We learn how the spread of malaria, the potato, tobacco, guano, rubber plants, and sugar cane have disrupted and convulsed the planet and will continue to do so until we are finally living on one integrated or at least close-to-integrated Earth. Whether or not the human instigators of all this remarkable change will survive the process they helped to initiate more than five hundred years ago remains, Mann suggests in this monumental and revelatory book, an open question.
It looked an ice cream cone. But when I came closer, I realized that the boy was eating a raw sweet potato. His father had whittled at the top to expose the orange flesh, which the boy was licking; the unpeeled bottom of the sweet potato served as a handle.
This was at a farm about 300 miles northwest of Shanghai. Sweet potatoes are often eaten raw in rural China--a curiosity to Westerners like me. I didnt realize that I had been staring until the boy ran to seek the protection of his father, who was hoeing a row of sweet potatoes. The father glared at me as I waved an apology. Because I dont speak Chinese, I couldnt tell him that I had been staring not at his son, but at the sweet potato in his hand. Nor could I say that I was staring because the sweet potato was an emblem of four hundred years of convulsive global change.
Sweet potatoes are native to Central America. Spanish ships carried them to Manila in the 1570s, and then a Chinese ship captain smuggled the vines past Spanish customs by wrapping them around ropes and coiling the ropes in a basket. He took the contraband plants to Fujian, in southeast China, across from Taiwan. It was a time of famine in China. The captains son took the sweet potatoes to the governor of Fujian, who in turn ordered farmers to plant the fanshu (foreign tubers). The famine ended. Other regions took up sweet potatoes to solve their food problems. Millions of lives were saved. For three centuries the food of the Chinese poor was not rice but sweet potato.
How did that Chinese kid get his sweet potato? Christopher Columbus. Scientists view Columbus as the man who inadvertently began an explosive global biological swap. After he established contact between the eastern and western hemisphere, thousands of plant and animal species ricocheted around the continents. It was the biggest event in the history of life since the death of the dinosaurs. The Columbian Exchange, as historians call it, is why there are tomatoes in Italy, oranges in the United States, potatoes in Ireland, chili peppers in Thailand--and sweet potatoes in China.

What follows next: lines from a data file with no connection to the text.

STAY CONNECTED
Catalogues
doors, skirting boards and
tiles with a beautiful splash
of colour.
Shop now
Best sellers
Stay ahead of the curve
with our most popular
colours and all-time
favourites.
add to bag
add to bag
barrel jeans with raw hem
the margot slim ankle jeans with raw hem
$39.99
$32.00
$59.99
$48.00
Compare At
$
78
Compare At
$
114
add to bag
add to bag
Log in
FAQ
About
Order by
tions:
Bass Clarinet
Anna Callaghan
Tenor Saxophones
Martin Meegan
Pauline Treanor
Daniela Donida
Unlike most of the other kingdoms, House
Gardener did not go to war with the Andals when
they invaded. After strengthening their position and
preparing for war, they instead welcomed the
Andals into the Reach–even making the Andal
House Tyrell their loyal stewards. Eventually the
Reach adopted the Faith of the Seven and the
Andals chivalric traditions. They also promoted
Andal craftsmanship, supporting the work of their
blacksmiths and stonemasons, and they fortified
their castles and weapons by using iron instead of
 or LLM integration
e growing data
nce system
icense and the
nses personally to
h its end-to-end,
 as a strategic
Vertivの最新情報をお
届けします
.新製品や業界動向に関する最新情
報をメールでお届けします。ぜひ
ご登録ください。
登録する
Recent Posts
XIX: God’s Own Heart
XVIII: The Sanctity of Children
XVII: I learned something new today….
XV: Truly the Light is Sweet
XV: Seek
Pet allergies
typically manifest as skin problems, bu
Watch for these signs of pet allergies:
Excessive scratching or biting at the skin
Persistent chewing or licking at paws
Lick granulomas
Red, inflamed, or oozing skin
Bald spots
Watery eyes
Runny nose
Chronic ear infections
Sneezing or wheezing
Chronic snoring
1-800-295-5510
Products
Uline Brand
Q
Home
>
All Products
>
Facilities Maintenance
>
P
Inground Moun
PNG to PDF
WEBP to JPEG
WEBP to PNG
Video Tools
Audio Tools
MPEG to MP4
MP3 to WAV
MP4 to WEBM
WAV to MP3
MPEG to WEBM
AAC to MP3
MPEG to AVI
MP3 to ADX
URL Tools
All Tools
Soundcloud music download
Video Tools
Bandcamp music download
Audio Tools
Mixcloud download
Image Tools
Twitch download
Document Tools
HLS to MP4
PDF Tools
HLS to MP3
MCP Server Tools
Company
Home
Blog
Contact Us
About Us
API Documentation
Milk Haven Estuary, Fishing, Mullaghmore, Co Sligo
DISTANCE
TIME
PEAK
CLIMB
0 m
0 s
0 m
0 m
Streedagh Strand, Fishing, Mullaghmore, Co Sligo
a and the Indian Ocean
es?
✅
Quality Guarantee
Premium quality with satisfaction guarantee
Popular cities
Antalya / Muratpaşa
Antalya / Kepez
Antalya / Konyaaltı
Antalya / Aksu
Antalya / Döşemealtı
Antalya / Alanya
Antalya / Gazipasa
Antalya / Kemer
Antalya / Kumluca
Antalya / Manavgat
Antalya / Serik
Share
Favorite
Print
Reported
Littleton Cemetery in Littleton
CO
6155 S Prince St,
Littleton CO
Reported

It also is a big part of the reason why the British lost the Revolutionary War, why Mexico City became the worlds first truly international city, and why millions of African slaves were transported unwillingly across the Atlantic. Indeed, these are among the subjects of my book, which is largely about the Columbian Exchange.
The sweet potato--along with another American import, corn--did help save China from the calamity of famine. But they also caused another calamity. Traditional Chinese agriculture focused on rice, which had to be grown in wet river valleys. Sweet potatoes and corn could be grown in Chinas dry highlands. Armies of farmers went out and cleared the forests on these highlands. The result was catastrophic erosion. Silt filled the Yangzi and Huang He (Yellow) rivers, setting off huge floods that killed millions of people. It was like one Katrina after another, a Chinese scientist told me. Beset by disaster, China fell behind in the race for global supremacy.
All of this history was encapsulated in the boy and his sweet potato, though he didnt know it. To him, it was just a snack. When I took out my camera, the boys father rolled his eyes in disbelief. But I was taking a picture of centuries of global turbulence. The boy pouted; I clicked the shutter.